## INSTRUCTIONS FOR THE TASK
Each entry below is to be returned exactly, with any pictures left out.
◇ ◇ ◇
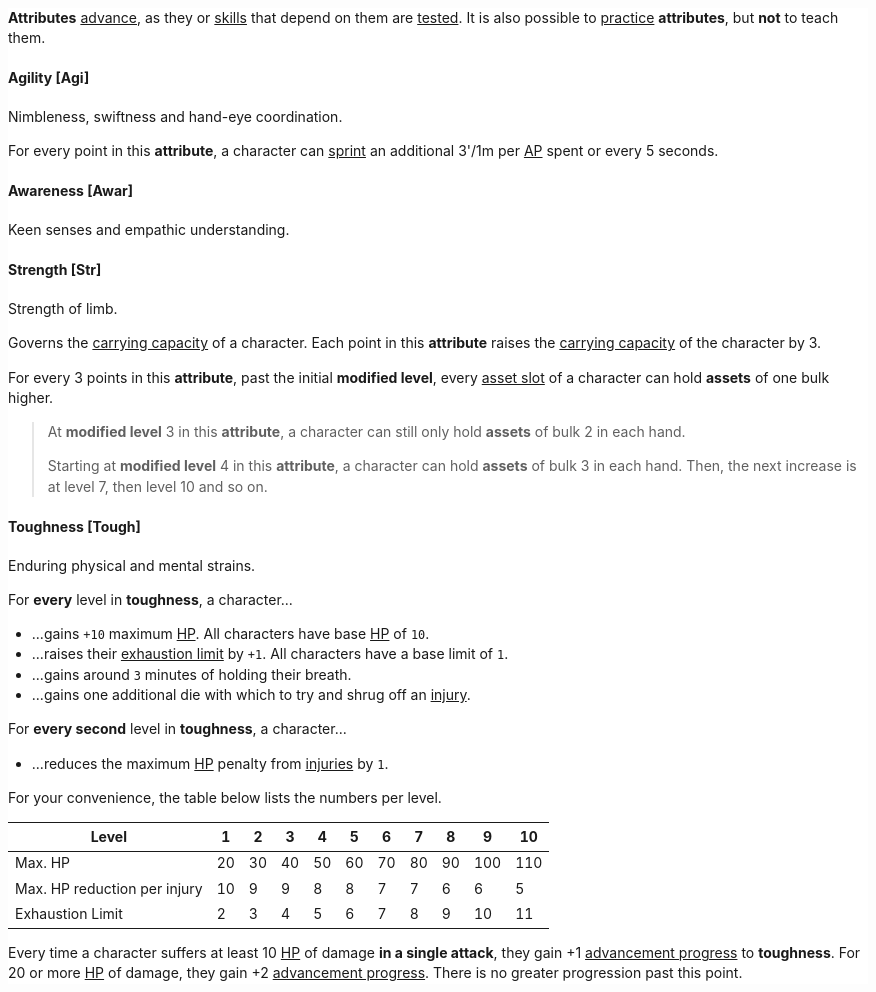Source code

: **Attributes** [advance](#advancing-attributes), as they or [skills](#skills) that depend on them are [tested](#tests). It is also possible to [practice](#practicing-attributes) **attributes**, but **not** to teach them. 

#### Agility [Agi]
Nimbleness, swiftness and hand-eye coordination. 

For every point in this **attribute**, a character can [sprint](#combat-movement) an additional 3'/1m per [AP](#action-points-ap) spent or every 5 seconds. 

#### Awareness [Awar]
Keen senses and empathic understanding. 

#### Strength [Str]
Strength of limb. 

Governs the [carrying capacity](#carrying-capacity) of a character. Each point in this **attribute** raises the [carrying capacity](#carrying-capacity) of the character by 3. 

For every 3 points in this **attribute**, past the initial **modified level**, every [asset slot](#worn--equipped) of a character can hold **assets** of one bulk higher. 

> At **modified level** 3 in this **attribute**, a character can still only hold **assets** of bulk 2 in each hand. 
> 
> Starting at **modified level** 4 in this **attribute**, a character can hold **assets** of bulk 3 in each hand. Then, the next increase is at level 7, then level 10 and so on.

#### Toughness [Tough]
Enduring physical and mental strains. 

For **every** level in **toughness**, a character...
* ...gains `+10` maximum [HP](#hit-points-hp). All characters have base [HP](#hit-points-hp) of `10`. 
* ...raises their [exhaustion limit](#exhaustion) by `+1`. All characters have a base limit of `1`. 
* ...gains around `3` minutes of holding their breath. 
* ...gains one additional die with which to try and shrug off an [injury](#injury).

For **every second** level in **toughness**, a character...
* ...reduces the maximum [HP](#hit-points-hp) penalty from [injuries](#injury) by `1`. 

For your convenience, the table below lists the numbers per level.

| Level                        | 1   | 2   | 3   | 4   | 5   | 6   | 7   | 8   | 9   | 10  |
| ---------------------------- | --- | --- | --- | --- | --- | --- | --- | --- | --- | --- |
| Max. HP                      | 20  | 30  | 40  | 50  | 60  | 70  | 80  | 90  | 100 | 110 |
| Max. HP reduction per injury | 10  | 9   | 9   | 8   | 8   | 7   | 7   | 6   | 6   | 5   |
| Exhaustion Limit             | 2   | 3   | 4   | 5   | 6   | 7   | 8   | 9   | 10  | 11  |

Every time a character suffers at least 10 [HP](#hit-points-hp) of damage **in a single attack**, they gain +1 [advancement progress](#advancing-attributes) to **toughness**. For 20 or more [HP](#hit-points-hp) of damage, they gain +2 [advancement progress](#advancing-attributes). There is no greater progression past this point.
◇ ◇ ◇
## SOLUTION TO THIS PROBLEM
Source code

: **Attributes** [advance](#advancing-attributes), as they or [skills](#skills) that depend on them are [tested](#tests). It is also possible to [practice](#practicing-attributes) **attributes**, but **not** to teach them. 

#### Agility [Agi]
Nimbleness, swiftness and hand-eye coordination. 

For every point in this **attribute**, a character can [sprint](#combat-movement) an additional 3'/1m per [AP](#action-points-ap) spent or every 5 seconds. 

#### Awareness [Awar]
Keen senses and empathic understanding. 

#### Strength [Str]
Strength of limb. 

Governs the [carrying capacity](#carrying-capacity) of a character. Each point in this **attribute** raises the [carrying capacity](#carrying-capacity) of the character by 3. 

For every 3 points in this **attribute**, past the initial **modified level**, every [asset slot](#worn--equipped) of a character can hold **assets** of one bulk higher. 

> At **modified level** 3 in this **attribute**, a character can still only hold **assets** of bulk 2 in each hand. 
> 
> Starting at **modified level** 4 in this **attribute**, a character can hold **assets** of bulk 3 in each hand. Then, the next increase is at level 7, then level 10 and so on.

#### Toughness [Tough]
Enduring physical and mental strains. 

For **every** level in **toughness**, a character...
* ...gains `+10` maximum [HP](#hit-points-hp). All characters have base [HP](#hit-points-hp) of `10`. 
* ...raises their [exhaustion limit](#exhaustion) by `+1`. All characters have a base limit of `1`. 
* ...gains around `3` minutes of holding their breath. 
* ...gains one additional die with which to try and shrug off an [injury](#injury).

For **every second** level in **toughness**, a character...
* ...reduces the maximum [HP](#hit-points-hp) penalty from [injuries](#injury) by `1`. 

For your convenience, the table below lists the numbers per level.

| Level                        | 1   | 2   | 3   | 4   | 5   | 6   | 7   | 8   | 9   | 10  |
| ---------------------------- | --- | --- | --- | --- | --- | --- | --- | --- | --- | --- |
| Max. HP                      | 20  | 30  | 40  | 50  | 60  | 70  | 80  | 90  | 100 | 110 |
| Max. HP reduction per injury | 10  | 9   | 9   | 8   | 8   | 7   | 7   | 6   | 6   | 5   |
| Exhaustion Limit             | 2   | 3   | 4   | 5   | 6   | 7   | 8   | 9   | 10  | 11  |

Every time a character suffers at least 10 [HP](#hit-points-hp) of damage **in a single attack**, they gain +1 [advancement progress](#advancing-attributes) to **toughness**. For 20 or more [HP](#hit-points-hp) of damage, they gain +2 [advancement progress](#advancing-attributes). There is no greater progression past this point.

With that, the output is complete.